Within the next two to five years our technology will transition from pharma R&D into clinical environments. Physicians will be able to use it for decision support, helping determine the best treatment options and better assessing a patient’s overall condition. That is our North Star: enabling real physicians to help real patients get healthier with more accurate and personalised treatment selection.

Personalized medicine can be expensive. How do you address concerns around cost and accessibility?

AI-powered diagnostics present a major opportunity to reduce costs and expand access. Traditional diagnostics involve labs, reagents, and extensive manual processes, which can be expensive. When diagnostics are driven by algorithms and computational tools, they become far easier to distribute widely, including in regions with limited laboratory infrastructure. For this reason, personalised diagnostics may ultimately become more accessible than many expect.

What is your relationship with U.S.-based companies, and do you foresee new partnerships emerging soon?

Partnerships are part of our DNA. We work with more than 20 pharma companies, most of them U.S.-based, including Gilead, Amgen, and others. We collaborate with them across the entire drug-development spectrum, from early mechanism-of-action studies to clinical trials. We also work with life-science tools companies—such as our recently published collaboration with Bio-Techne in Minnesota—and with academic institutions developing precision-medicine approaches, such as the University of Glasgow.

We intend to continue deepening and expanding these partnerships, as advancing precision medicine requires collaboration across the entire ecosystem.

You’ve spoken about what you call “the challenge of validation.” Could you explain what you mean by that and why it is so pertinent to life sciences?

When I talk about the challenge of validation, I mean that in many fields it’s hard to solve a problem but easy to validate the result. Sudoku is a good example—it takes effort to find the solution, but checking whether it’s correct is simple. When validation is easy, innovation accelerates because AI models can be trained and improved quickly. In life sciences, the opposite is true. Biology is incredibly complex, and even when we believe we understand it, validation requires clinical trials. You need to recruit patients, wait to see whether they respond, and that process takes a very long time.

A patient isn’t a computer—you can’t validate results instantly.

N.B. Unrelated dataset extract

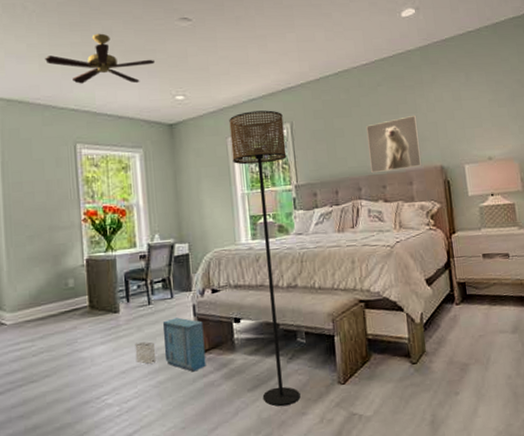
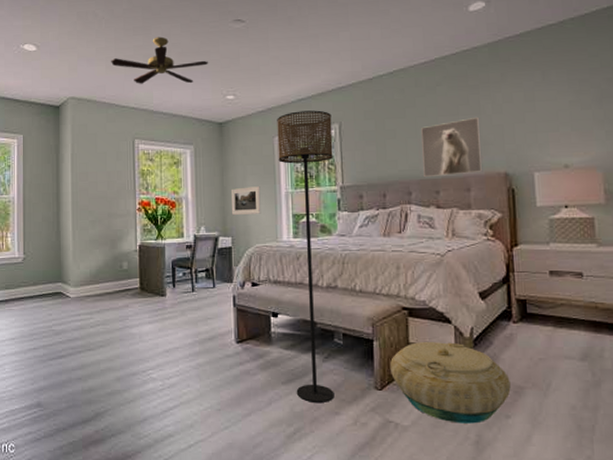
storage bin: present [135,317,206,372] -> none [178,306,243,359]
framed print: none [186,189,218,220] -> present [231,186,261,215]
basket: none [351,329,458,407] -> present [390,342,511,424]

Meanwhile, technology moves at the speed of light. That’s the real bottleneck: embedding technology into the healthcare system takes years. If we could find ways to expedite validation using models, innovation in life sciences—drug development, precision medicine, digital health—could advance much faster. This point reinforces how our solutions can help address this ongoing challenge: speeding up interpretation, improving prediction, and reducing the inefficiencies that slow down drug development and clinical validation. 

Looking ahead two or three years, where do you expect to see Nucleai?

Everything we do centres on helping patients. Everyone knows someone affected by cancer, and we want to contribute meaningfully to that fight. In the next two to three years, our goal is to help physicians and patients identify the right treatment more effectively so patients can achieve better outcomes.

All of our commercial milestones and company progress flow from that mission. Helping patients receive the right treatment is the foundation for everything we are building.